黒髪で淡い青灰色の瞳を持つ真正ゴリラの要素は、一切グレゴリオスに受け継がれなかった。
強さと美しさの戦いは、美しさが勝ったらしい。
むしろ、真正ゴリラがよくこの美女と結婚できたものだと驚くばかりだ。
でも、名前に劣らないゴリラ具合は評価に値する。
きっと公爵夫妻も、まさかグレゴリオスにゴリラ要素が一切受け継がれないとは思わなくて名づけしたんだろう。
グレゴリオスの唯一の欠点は、名が体を表していないことかもしれない。ミスマッチ過ぎる。

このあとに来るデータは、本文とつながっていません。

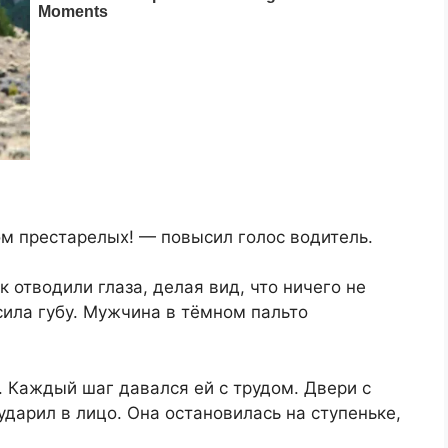
дом престарелых! — повысил голос водитель.
 отводили глаза, делая вид, что ничего не
сила губу. Мужчина в тёмном пальто
 Каждый шаг давался ей с трудом. Двери с
ударил в лицо. Она остановилась на ступеньке,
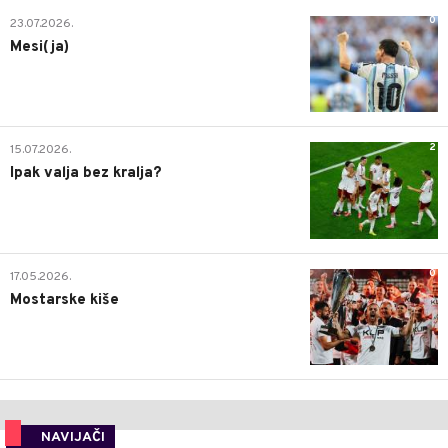
0
23.07.2026.
Mesi(ja)
2
15.07.2026.
Ipak valja bez kralja?
0
17.05.2026.
Mostarske kiše
NAVIJAČI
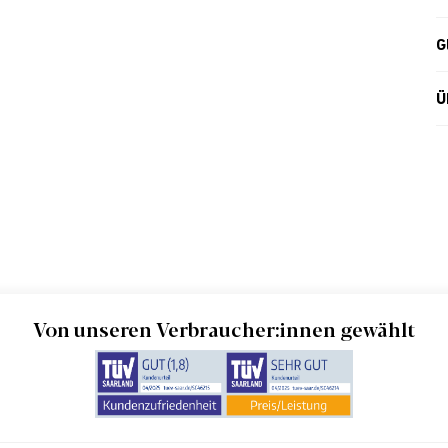
G
Ü
Von unseren Verbraucher:innen gewählt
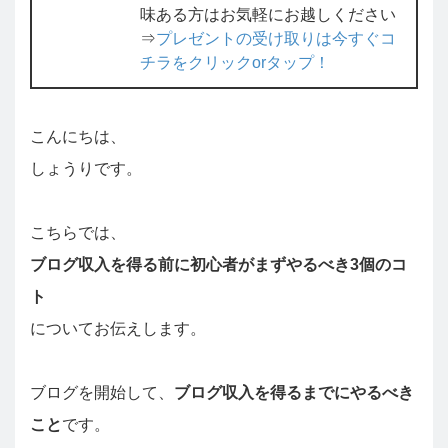
味ある方はお気軽にお越しください
⇒
プレゼントの受け取りは今すぐコ
チラをクリックorタップ！
こんにちは、
しょうりです。
こちらでは、
ブログ収入を得る前に初心者がまずやるべき3個のコ
ト
についてお伝えします。
ブログを開始して、
ブログ収入を得るまでにやるべき
こと
です。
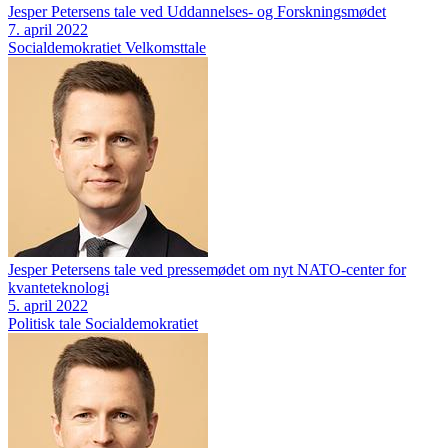
Jesper Petersens tale ved Uddannelses- og Forskningsmødet
7. april 2022
Socialdemokratiet
Velkomsttale
Jesper Petersens tale ved pressemødet om nyt NATO-center for
kvanteteknologi
5. april 2022
Politisk tale
Socialdemokratiet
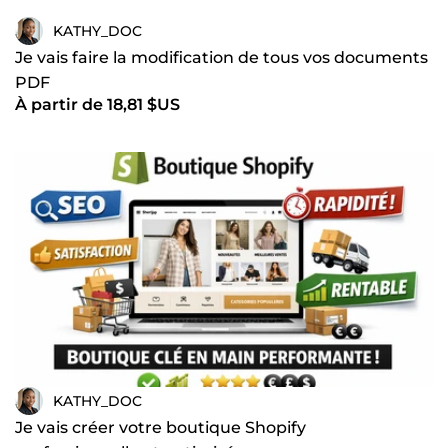
visuels professionnels, je vous aide à gagner du temps et
KATHY_DOC
en efficacité avec des solutions concrètes. 💡 Un besoin
spécifique ? Mise en page, Excel avancé, design ou
Je vais faire la modification de tous vos documents
organisation de données ? Discutons de votre projet. 📩
PDF
Contactez-moi dès maintenant et donnons une nouvelle
À partir de 18,81 $US
dimension à vos supports professionnels.
KATHY_DOC
Je vais créer votre boutique Shopify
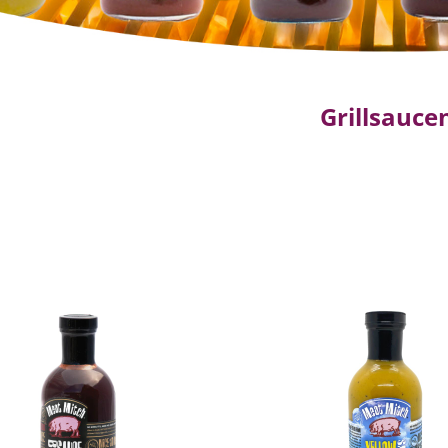
Grillsauce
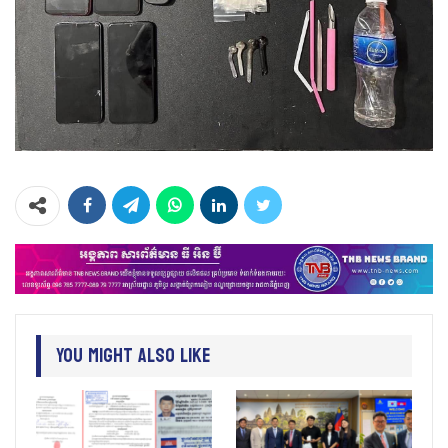
You Might Also Like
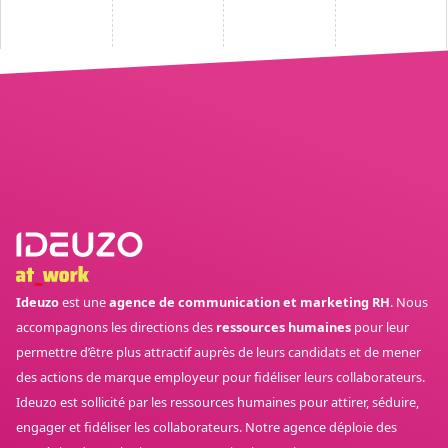
Ideuzo
est une
agence de communication et marketing RH
. Nous
accompagnons les directions des
ressources humaines
pour leur
permettre d’être plus attractif auprès de leurs candidats et de mener
des actions de marque employeur pour fidéliser leurs collaborateurs.
Ideuzo est sollicité par les ressources humaines pour attirer, séduire,
engager et fidéliser les collaborateurs. Notre agence déploie des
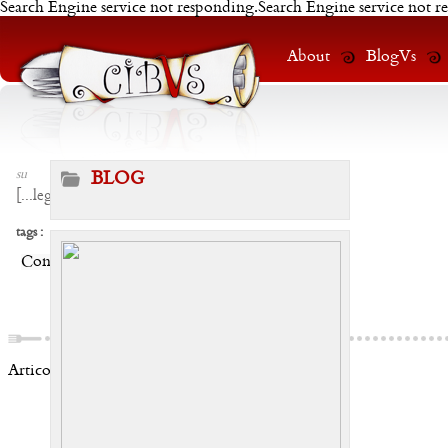
Search Engine service not responding.Search Engine service not r
About
BlogVs
su
BLOG
[
...leggi
]
tags :
Condividi:
Articoli correlati:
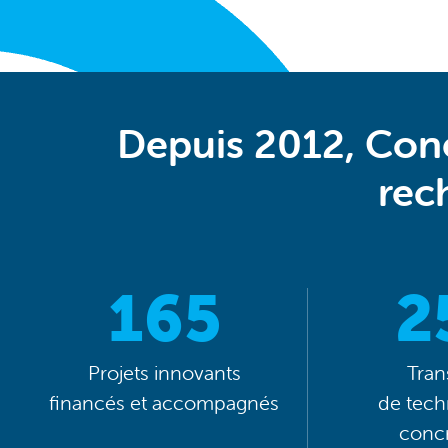
Depuis 2012, Cone
rec
165
2
Projets innovants
Tran
financés et accompagnés
de tech
concr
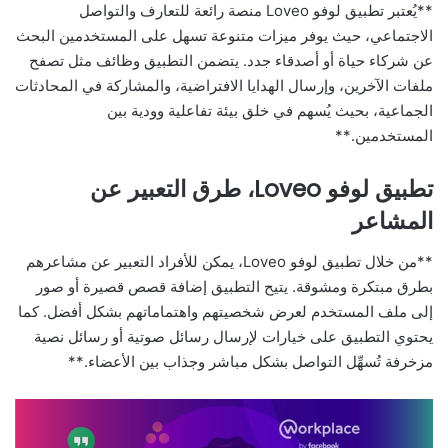
**يُعتبر تطبيق لوفو Loveo منصة رائعة للتعارف والتواصل
الاجتماعي، حيث يوفر ميزات متنوعة تسهل على المستخدمين البحث
عن شركاء حياة أو أصدقاء جدد. يتضمن التطبيق وظائف مثل تصفح
ملفات الآخرين، وإرسال الهدايا الافتراضية، والمشاركة في المحادثات
الجماعية، بحيث يُسهم في خلق بيئة تفاعلية وودية بين
المستخدمين.**
تطبيق لوفو Loveo، طرق التعبير عن
المشاعر
**من خلال تطبيق لوفو Loveo، يمكن للأفراد التعبير عن مشاعرهم
بطرق مبتكرة ومشوقة. يتيح التطبيق إضافة قصص قصيرة أو صور
إلى ملف المستخدم لعرض شخصيتهم واهتماماتهم بشكل أفضل. كما
يحتوي التطبيق على خيارات لإرسال رسائل صوتية أو رسائل نصية
مزخرفة تُسهِّل التواصل بشكل مباشر وجذاب بين الأعضاء.**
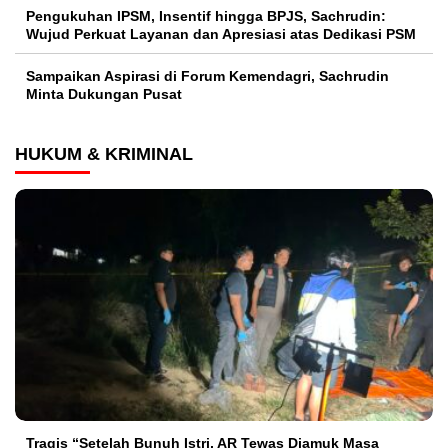
Pengukuhan IPSM, Insentif hingga BPJS, Sachrudin:
Wujud Perkuat Layanan dan Apresiasi atas Dedikasi PSM
Sampaikan Aspirasi di Forum Kemendagri, Sachrudin
Minta Dukungan Pusat
HUKUM & KRIMINAL
Tragis “Setelah Bunuh Istri, AR Tewas Diamuk Masa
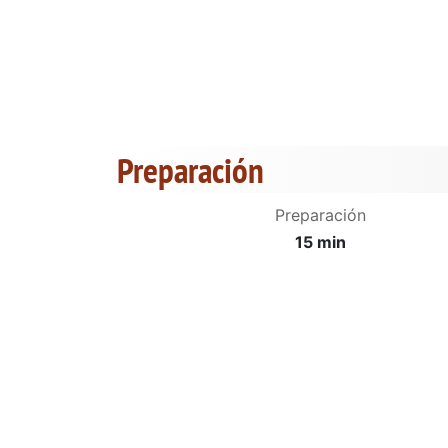
Preparación
Preparación
15 min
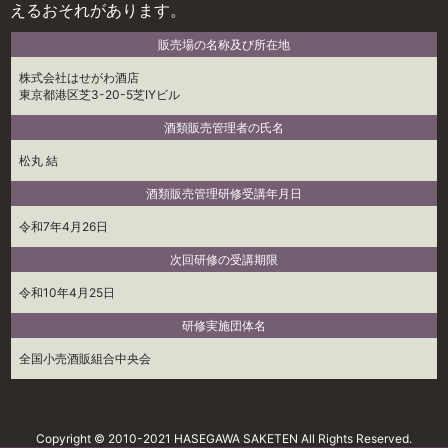
えるおそれがあります。
販売場の名称及び所在地
株式会社はせがわ酒店
東京都港区芝3-20-5芝IYビル
酒類販売管理者の氏名
松丸 結
酒類販売管理研修受講年月日
令和7年4月26日
次回研修の受講期限
令和10年4月25日
研修実施団体名
全国小売酒販組合中央会
Copyright © 2010-2021 HASEGAWA SAKETEN All Rights Reserved.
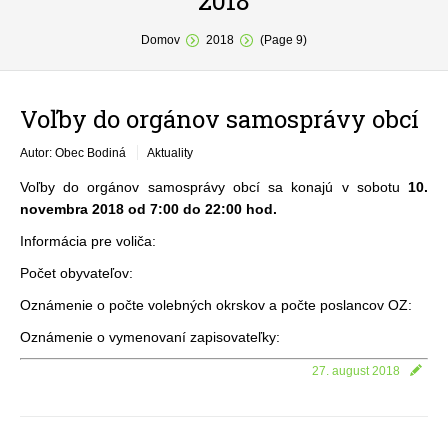
2018
You are here:
O obci
Domov
2018
(Page 9)
Samospráva
Voľby do orgánov samosprávy obcí
Povinné zverejňovanie
Autor: Obec Bodiná
Aktuality
Formuláre
Voľby do orgánov samosprávy obcí sa konajú v sobotu
10.
Fotogaléria
novembra 2018 od 7:00 do 22:00 hod.
Informácia pre voliča:
Kontakt
Počet obyvateľov:
Oznámenie o počte volebných okrskov a počte poslancov OZ:
Oznámenie o vymenovaní zapisovateľky:
27. august 2018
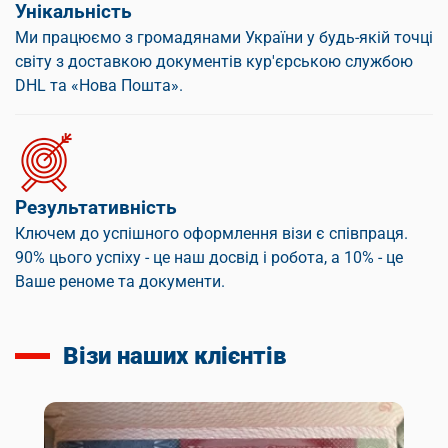
Унікальність
Ми працюємо з громадянами України у будь-якій точці
світу з доставкою документів кур'єрською службою
DHL та «Нова Пошта».
Результативність
Ключем до успішного оформлення візи є співпраця.
90% цього успіху - це наш досвід і робота, а 10% - це
Ваше реноме та документи.
Візи наших клієнтів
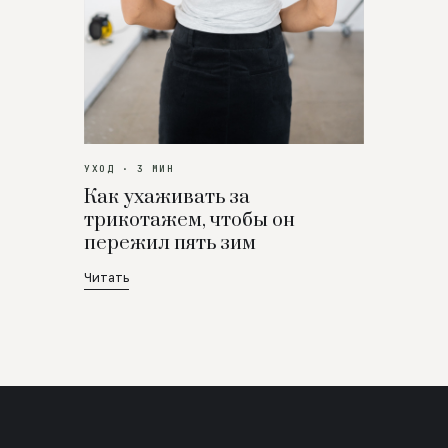
УХОД · 3 МИН
Как ухаживать за
трикотажем, чтобы он
пережил пять зим
Читать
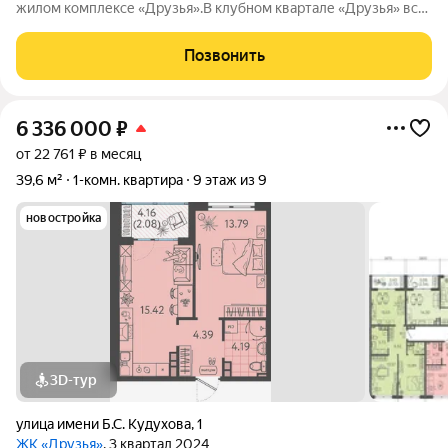
жилом комплексе «Друзья».В клубном квартале «Друзья» все
продумано до мелочей: Спокойный двор без машин;
Бесплатные игровая комната для детей и антикафе для
Позвонить
подростков; Широкие лоджии до 1,5
6 336 000
₽
от 22 761 ₽ в месяц
39,6 м²
1-комн. квартира
9 этаж из 9
новостройка
3D-тур
улица имени Б.С. Кудухова
,
1
ЖК «Друзья»
, 3 квартал 2024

そんな考えを巡らせていると、グレゴリオスがスッと私の前に立ち話し始めた。
「父上、母上、お戻りをお待ちしておりました。このたびの件では、王都でのご対応、誠にありがとうございました。つきましては、早急にお伝えしたいことがあります。お時間をいただけますか?」
「……分かった。執務室へ来い」
「ありがとうございます」
公爵夫妻は身を翻し、屋敷の中へと向かった。
グレゴリオスは、私の方に向きなおして優しく囁いた。
「大丈夫だ。心配しなくていい。俺から話はつけておく。今から話し合いをしてくるから、君は自由に過ごすといい」
「うん? 私は一緒に行かなくていいの?」
「ああ、俺に任せてくれ」
「わかったわ」
なんの話をつけに行くのかは分からなかったが、一緒に行ったところで何を話せばいいか分からないため、ありがたくお言葉に甘えておこう。
屋敷に向かう彼を見送り、私は大事なことを考えることにした。
そう。
――彼の新しい愛称についてだ。